# Fortis verus Emera



## newfoundlander61 (Feb 6, 2011)

For the utilities sector what are opinions on either of these stocks as a long term hold. Interest rates will effect them but with Emera being close to its 52 week low is now a good time to pick up utility stocks to hang on to for a few years.


----------



## Eder (Feb 16, 2011)

Both of these belong in most portfolio's. I would argue to add some Canadian Utilities as well. Why wait to buy them at higher prices in 5 years?


----------



## jargey3000 (Jan 25, 2011)

Fortis was my first-ever stock buy (well, i guess it was actually "Nfld. Light & Power" back in the day, early 80's maybe?)
We've had a great run ever since. I sold a big chunk of it @$47 awhile back. Still own a bunch of it.
I'm wondering if its HAD its run though ....


----------



## like_to_retire (Oct 9, 2016)

jargey3000 said:


> Fortis was my first-ever stock buy (well, i guess it was actually "Nfld. Light & Power" back in the day, early 80's maybe?)
> We've had a great run ever since. I sold a big chunk of it @$47 awhile back. Still own a bunch of it.
> I'm wondering if its HAD its run though ....


There is no run - it's a regulated utility for electricity and gas. It just goes and goes and goes, tempered by interest rates.

ltr


----------



## jargey3000 (Jan 25, 2011)

yeah, you're right... ive seen highs & lows over the years..
its like the everyready bunny


----------



## like_to_retire (Oct 9, 2016)

jargey3000 said:


> yeah, you're right... ive seen highs & lows over the years..
> its like the everyready bunny


In fact, FTS is the king of utilities. It's the stock you never sell.

Compared to EMA and CU over 20 years, it's up about 1000% compared to those two at 500%.

I'm gonna go out on a limb here and predict that after 44 consecutive annual dividend increases, that FTS will raise it's dividend in the next couple weeks.

View attachment 19046


ltr


----------



## agent99 (Sep 11, 2013)

newfoundlander61 said:


> For the utilities sector what are opinions on either of these stocks as a long term hold. Interest rates will effect them but with Emera being close to its 52 week low is now a good time to pick up utility stocks to hang on to for a few years.

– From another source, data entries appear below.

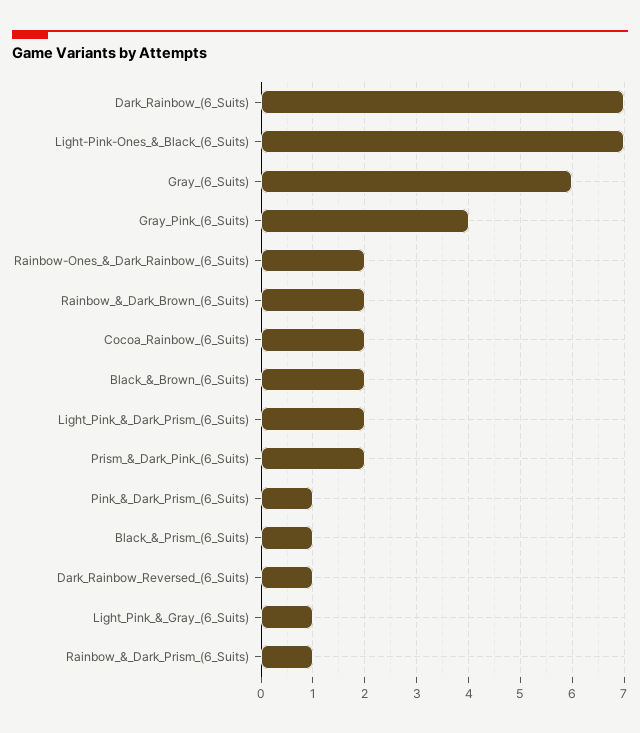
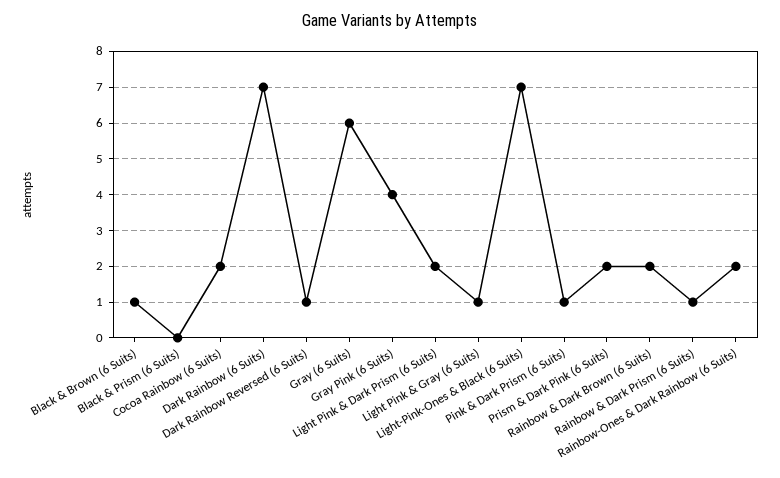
  {
    "Dark_Rainbow_(6_Suits)": 7,
    "Light-Pink-Ones_&_Black_(6_Suits)": 7,
    "Gray_(6_Suits)": 6,
    "Gray_Pink_(6_Suits)": 4,
    "Rainbow-Ones_&_Dark_Rainbow_(6_Suits)": 2,
    "Rainbow_&_Dark_Brown_(6_Suits)": 2,
    "Cocoa_Rainbow_(6_Suits)": 2,
-   "Black_&_Brown_(6_Suits)": 2,
+   "Black_&_Brown_(6_Suits)": 1,
    "Light_Pink_&_Dark_Prism_(6_Suits)": 2,
    "Prism_&_Dark_Pink_(6_Suits)": 2,
    "Pink_&_Dark_Prism_(6_Suits)": 1,
-   "Black_&_Prism_(6_Suits)": 1,
+   "Black_&_Prism_(6_Suits)": 0,
    "Dark_Rainbow_Reversed_(6_Suits)": 1,
    "Light_Pink_&_Gray_(6_Suits)": 1,
    "Rainbow_&_Dark_Prism_(6_Suits)": 1
  }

Utility stocks are no doubt down because of expected higher interest rates. Their dividends compete with fixed income products. CU & Emera dividend yields are quite a bit higher than Fortis and maybe will weather higher interest rates better? We own all three, but Fortis holding is smallest. Also own NGG:US - Very large International utility. Good yield but quite a bit of political risk in Britain.


----------



## robfordlives (Sep 18, 2014)

They have a new CEO as of May and he has stated they need to get their balance sheet in order. As such dividend growth guidance has been cut and factor in the higher interest rate environment we are moving into and voila the thing is getting hammered. I wonder about their US acquisition and how that will pan out. They are needing to spend enormous amounts of money on some solar thing that they claim will be immensely profitable. Same with CU...they wandered outside their expertise area and they are getting their butts handed to them with their Mexican escapades. These companies are going for growth with immense debt levels when all we want is the boring old cash cow utilities that stick to what they know


----------



## doctrine (Sep 30, 2011)

Fortis is the far safer pick, bigger company, better proven record. Fortis never overpromised on the dividend, and their payout ratio is very manageable. And their US acquisition, ITC, is a bigger prize and long since closed and seems to be working very well.


----------



## newfoundlander61 (Feb 6, 2011)

Excellent conservation and much appreciated.


----------